For IBM, the key issue driving this move is to prevent Microsoft, Sun, or any other vendor from using a core technology to dominate the industry. This point was reinforced in the most recent edition of the IBM annual report, in which company CEO and Chairman Lou Gerstner said that eliminating technology choke points is a key goal for the company.

IBM officials contend that their approach to enabling technologies is in sharp contrast to those of Microsoft and Sun, both of whom are leveraging their respective investments in Windows and Java to limit choice.

"I think [IBM's] move is acknowledging [the] reality ... that more and more people are not building [applications] to specific operating system environments. Whenever possible, they are building to a higher level than the OS," said Dan Kusnetzky, senior analyst at IDC, in Framingham, Mass.

In general, IBM officials said that efforts such as Microsoft.NET and Sun's iPlanet are little more than attempts to extend open technologies using proprietary technology.

"The problem is that even if what they offer is 90 percent healthy and only 10 percent rat poison, the rat poison is still going to kill you," said Scott Hebner, director of e-business marketing at the IBM Software Group.
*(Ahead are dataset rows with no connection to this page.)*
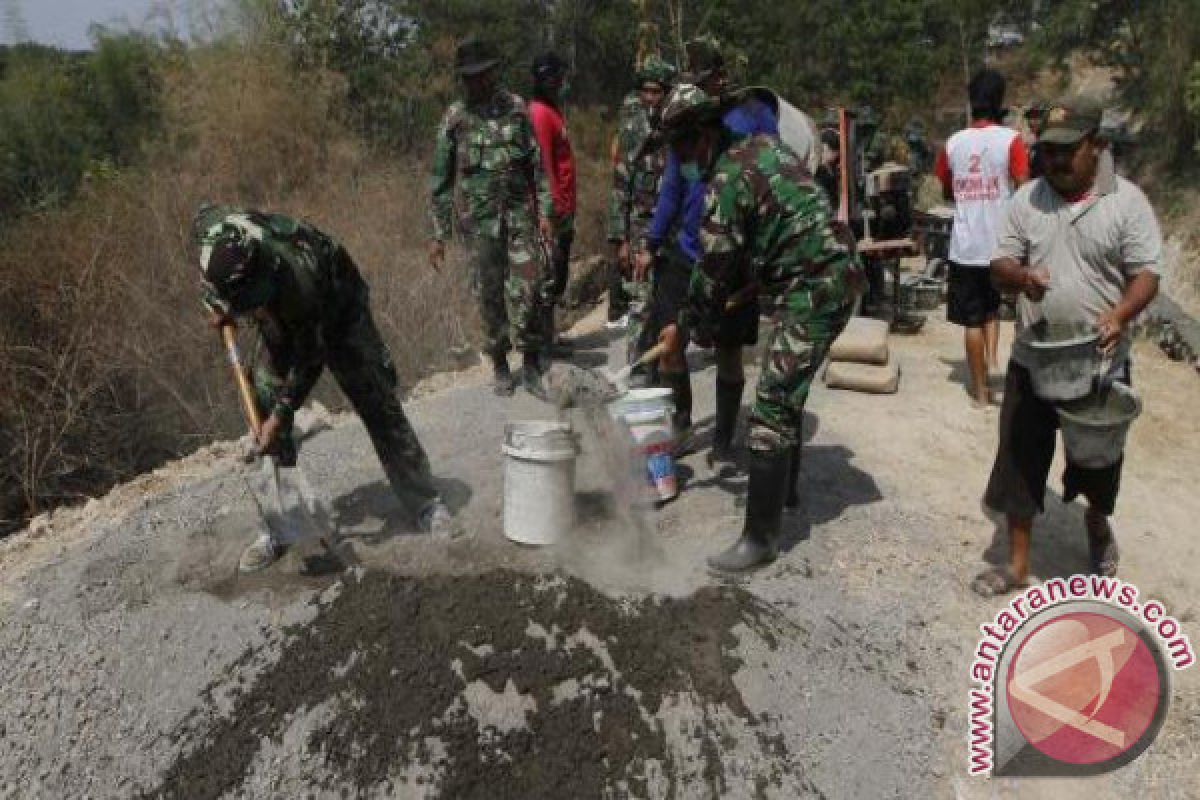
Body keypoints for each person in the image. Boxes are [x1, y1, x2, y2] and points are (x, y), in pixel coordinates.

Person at [659, 85, 863, 573]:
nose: (681, 159)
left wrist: (687, 329)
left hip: (815, 286)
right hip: (829, 272)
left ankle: (760, 540)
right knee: (785, 388)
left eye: (683, 148)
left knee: (770, 404)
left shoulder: (725, 182)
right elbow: (773, 230)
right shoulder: (765, 148)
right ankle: (786, 492)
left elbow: (712, 270)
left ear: (703, 136)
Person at [192, 206, 456, 572]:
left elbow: (310, 358)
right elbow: (204, 236)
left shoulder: (297, 274)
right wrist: (220, 309)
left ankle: (424, 503)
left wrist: (283, 415)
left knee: (375, 398)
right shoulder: (213, 239)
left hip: (338, 307)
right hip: (278, 316)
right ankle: (281, 526)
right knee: (264, 406)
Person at [975, 96, 1161, 597]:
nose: (1054, 160)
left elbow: (1147, 273)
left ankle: (1097, 525)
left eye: (1067, 150)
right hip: (1035, 360)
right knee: (1019, 458)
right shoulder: (1027, 200)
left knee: (1097, 462)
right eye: (1048, 151)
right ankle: (1016, 565)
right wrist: (1019, 275)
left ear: (1096, 146)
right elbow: (1000, 265)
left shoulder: (1126, 201)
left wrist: (1120, 314)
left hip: (1099, 360)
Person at [635, 35, 778, 456]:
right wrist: (651, 241)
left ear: (720, 75)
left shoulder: (753, 118)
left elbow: (771, 179)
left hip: (734, 257)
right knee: (670, 339)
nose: (698, 84)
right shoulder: (685, 122)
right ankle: (680, 423)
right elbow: (672, 190)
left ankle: (723, 435)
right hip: (688, 251)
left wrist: (760, 261)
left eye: (705, 77)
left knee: (728, 348)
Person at [429, 37, 555, 396]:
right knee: (489, 296)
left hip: (519, 217)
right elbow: (440, 180)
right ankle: (500, 362)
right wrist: (439, 234)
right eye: (469, 77)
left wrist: (545, 210)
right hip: (478, 225)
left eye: (483, 75)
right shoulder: (456, 118)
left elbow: (537, 165)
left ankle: (530, 364)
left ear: (494, 72)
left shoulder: (516, 108)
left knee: (529, 288)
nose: (477, 83)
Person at [934, 69, 1029, 407]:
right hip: (1001, 247)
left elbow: (947, 189)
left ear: (972, 102)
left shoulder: (953, 143)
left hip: (966, 247)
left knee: (972, 319)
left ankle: (980, 390)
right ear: (1000, 101)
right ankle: (991, 363)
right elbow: (1024, 189)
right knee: (993, 310)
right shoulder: (1012, 140)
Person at [605, 54, 676, 353]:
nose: (650, 98)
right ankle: (638, 363)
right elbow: (620, 186)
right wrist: (619, 239)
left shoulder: (678, 127)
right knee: (641, 300)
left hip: (673, 227)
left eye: (656, 91)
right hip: (641, 228)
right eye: (645, 90)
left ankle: (667, 360)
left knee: (671, 299)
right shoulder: (632, 130)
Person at [529, 51, 577, 358]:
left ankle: (549, 335)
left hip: (565, 208)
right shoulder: (539, 113)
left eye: (558, 77)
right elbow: (542, 164)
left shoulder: (553, 110)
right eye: (551, 78)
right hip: (553, 210)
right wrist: (549, 210)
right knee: (549, 275)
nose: (557, 83)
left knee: (558, 273)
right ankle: (542, 342)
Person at [1024, 101, 1046, 179]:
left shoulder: (1049, 143)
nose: (1032, 122)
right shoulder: (1033, 144)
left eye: (1036, 117)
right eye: (1030, 118)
Hebner said that should Microsoft gain the acceptance of a major industry-standards body such as the European Computer Manufacturers' Association for its forthcoming C# initiative, IBM would likely place support for C# on a par with Java given Sun's reluctance to make Java a truly open standard.

If IBM gives WebSphere to the open-source community, it will have a profound impact on the 40 or so vendors offering rival application servers, in that these products will become commodity level.

"If all you're doing is spitting out EJBs [Enterprise JavaBeans], it doesn't matter what the app looks like," said Tracy Corbo, senior analyst at consultancy Hurwitz Group, in Framingham, Mass. "We might see consolidation because we don't need 40 application servers."

As a result, Corbo continued, application server vendors such as Bluestone and BEA will have to address IBM's open-sourcing WebSphere to compete, although Corbo doubts such companies will release their application servers to the open-source community.